> **GOAL**: In the binary data reference below, what does an upper-case letter in a funpack format string indicate?

> **PAGE EXCERPT**:
++++++

Binary data
BINARY
binary(Vector of Integer v
) -> Binary
STABLE
Convert v
to byte array
binary(Charstring hex
) -> Binary
STABLE
Convert hexadecimal string hex
to binary object
binary(Integer i
) -> Binary
STABLE
Convert integer i
to binary object
BITREVERSE
bitreverse(Binary b
) -> Binary
STABLE
Reverse bit order in binary object b
CHARSTRING
charstring(Binary b
) -> Charstring
STABLE
Extract string of bytes from binary object b
DIM
dim(Binary b
) -> Integer
STABLE
The number of bytes in binary object 'b'
dim(Memory m
) -> Integer
STABLE
The number of bytes in byte array m
FPACK
fpack(Vector data
, Charstring frm
) -> Integer
STABLE
The inverse of funpack
. Put the data in the vector data
into
a bitpacked Integer according to the format string `frm`.
The same format string conventions apply.
FUNPACK
funpack(Binary bin
, Charstring frm
) -> Vector
STABLE
No description.
funpack(Integer d
, Charstring frm
) -> Vector
STABLE
Unpack integer d
based on format frm
.
`frm` is the format string `([IiUuFfZz][0-9]*)*`.
For example: `"u8z4i4"`
`u8` -> Read 8 bits as an unsigned integer.
`z4` -> Skip the next 4 bits.
`i4` -> Read the next 4 bits as a signed integer.
`f8` -> Read the next 8 bits as a floating point.
Upper case means read as big-endian, lower case is little-endian.
Endianess must match for all fields. For example, with "U8Z8I16",
`d` will be converted as one byte and one big-endian 16-bit signed
integer, with a skipped 8-bit space in-between. Floating point
formats other than 32- or 64-bit requires an unpacker defined using
`unpack_ieee` as a template.

++++++

> **STORED RECORDS**:
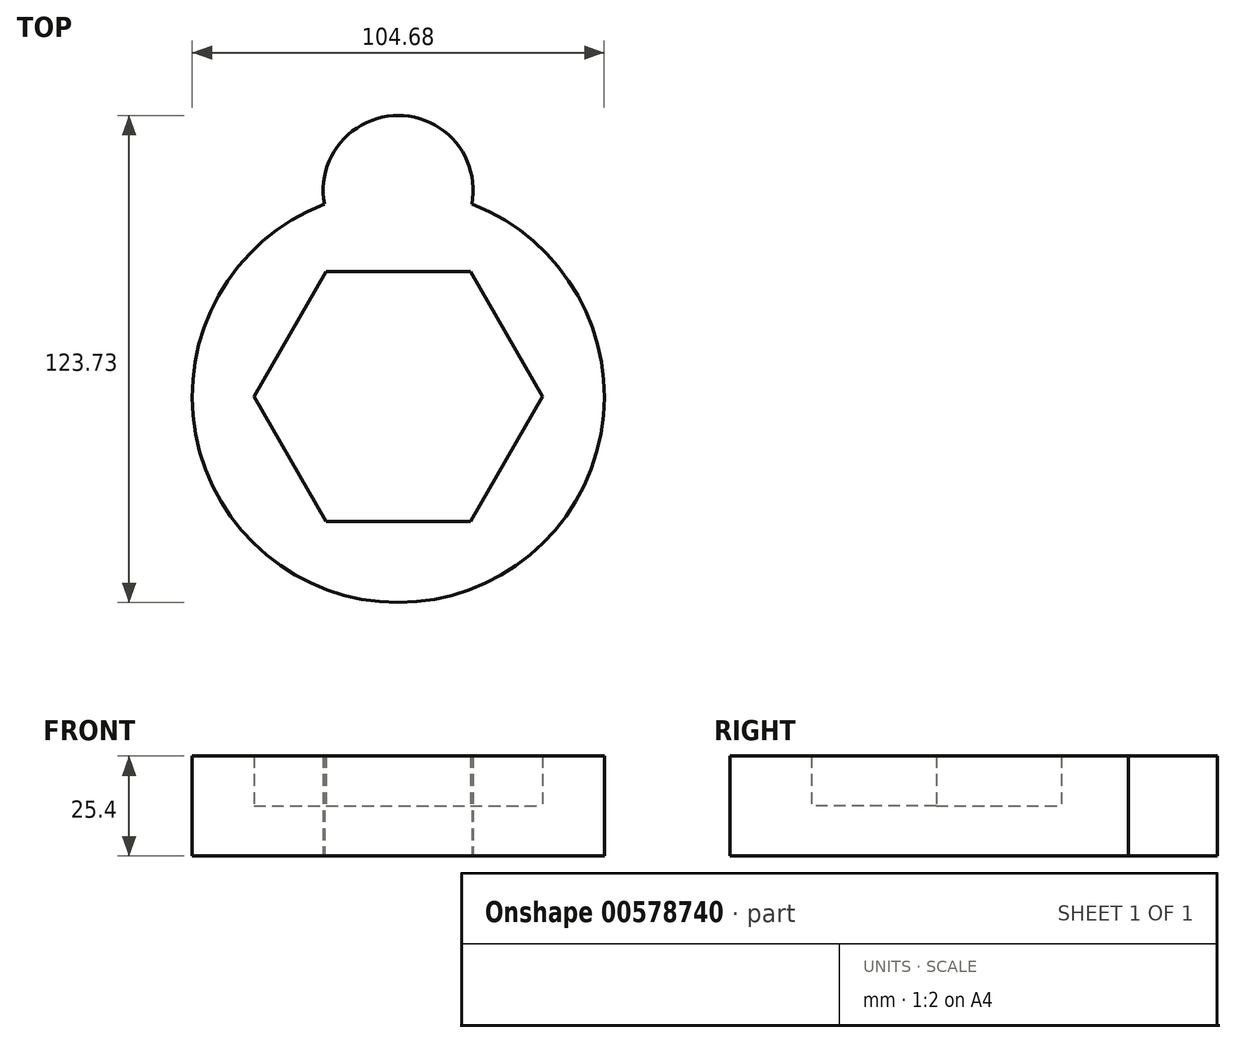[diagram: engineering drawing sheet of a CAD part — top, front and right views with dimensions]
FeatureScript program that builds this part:
annotation { "Feature Type Name" : "Feature", "Feature Type Description" : "" }
export const myFeature = defineFeature(function(context is Context, id is Id, definition is map)
    precondition{}
    {
        {
            var Q0;
            Q0=qCreatedBy(makeId("Top.planeOp"),FACE);
            var sketch = newSketch(context, id + "F0", { "sketchPlane" : qUnion([Q0])});
            skCircle(sketch, "E0.cCircle", {"center": v(0, 0) * mm, "radius": 31.75 * mm, "construction": true});
            skLineSegment(sketch, "E0.0", {"start": v(-18.33, 31.75) * mm, "end": v(18.33, 31.75) * mm});
            skLineSegment(sketch, "E0.1", {"start": v(18.33, 31.75) * mm, "end": v(36.66, 0) * mm});
            skLineSegment(sketch, "E0.2", {"start": v(36.66, 0) * mm, "end": v(18.33, -31.75) * mm});
            skLineSegment(sketch, "E0.3", {"start": v(18.33, -31.75) * mm, "end": v(-18.33, -31.75) * mm});
            skLineSegment(sketch, "E0.4", {"start": v(-18.33, -31.75) * mm, "end": v(-36.66, 0) * mm});
            skLineSegment(sketch, "E0.5", {"start": v(-36.66, 0) * mm, "end": v(-18.33, 31.75) * mm});
            skPoint(sketch, "E0.0.midPoint", {"position": v(0, 31.75) * mm});
            skCircle(sketch, "E1", {"center": v(0, 0) * mm, "radius": 52.34 * mm});
            skArc(sketch, "E2", {"start": v(18.73, 48.88) * mm, "mid": v(0, 71.4) * mm, "end": v(-18.73, 48.88) * mm});
            skSolve(sketch);
        }
        {
            var Q0;
            Q0=qSketchRegion(id+"F0",true);
            extrude(context, id + "F1", {"entities" : qUnion([Q0]), "depth" : 25.4 * mm, "offsetDistance" : 25.4 * mm});
        }
        {
            var Q0;
            Q0=makeQuery(id+"F0.imprint","IMPRINT",FACE,{"disambiguationData":[TD([[makeQuery(id+"F0.imprint","IMPRINT",EDGE,{"derivedFrom":sQuery(id+"F0.wireOp",EDGE,"E0.0")}),-1.0]])]});
            extrude(context, id + "F2", {"entities" : qUnion([Q0]), "operationType" : NewBodyOperationType.ADD, "depth" : 12.7 * mm, "offsetDistance" : 25.4 * mm});
        }
    });
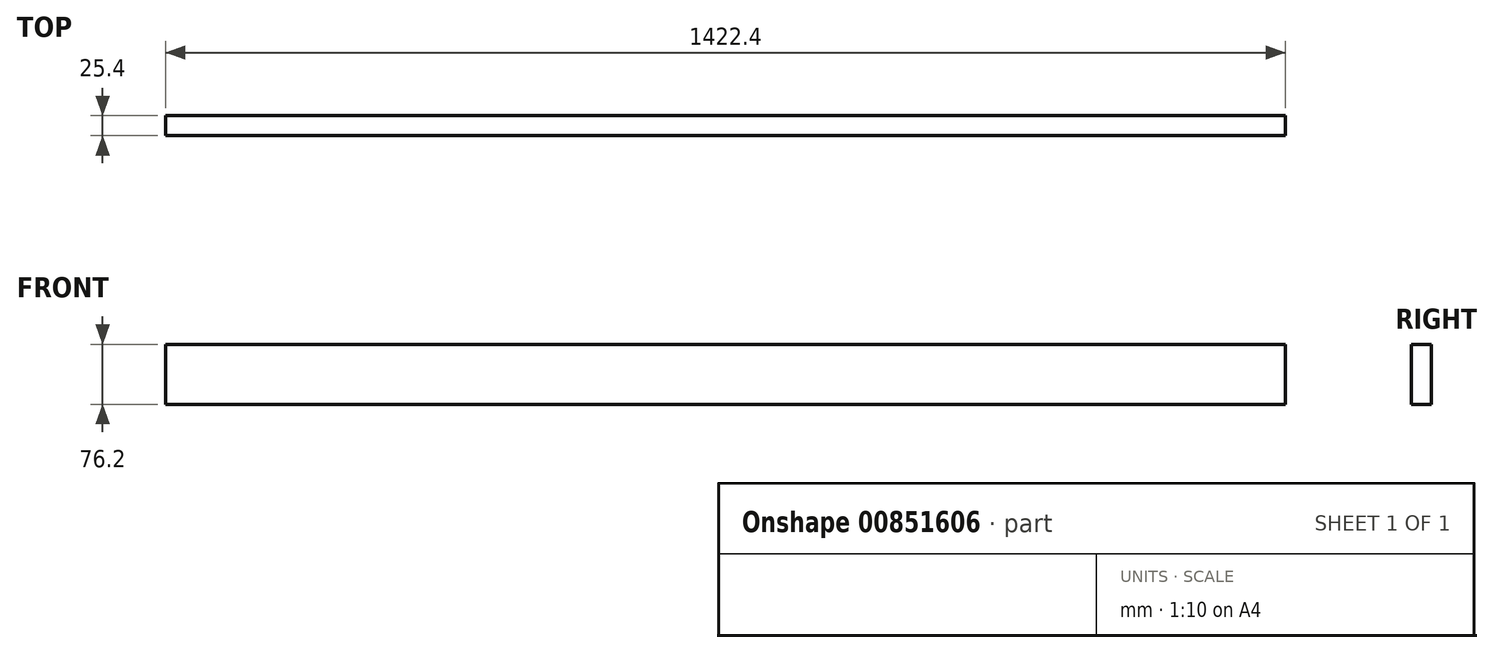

++++++

> **EXERCISE RESULT**: It means the field is read as big-endian.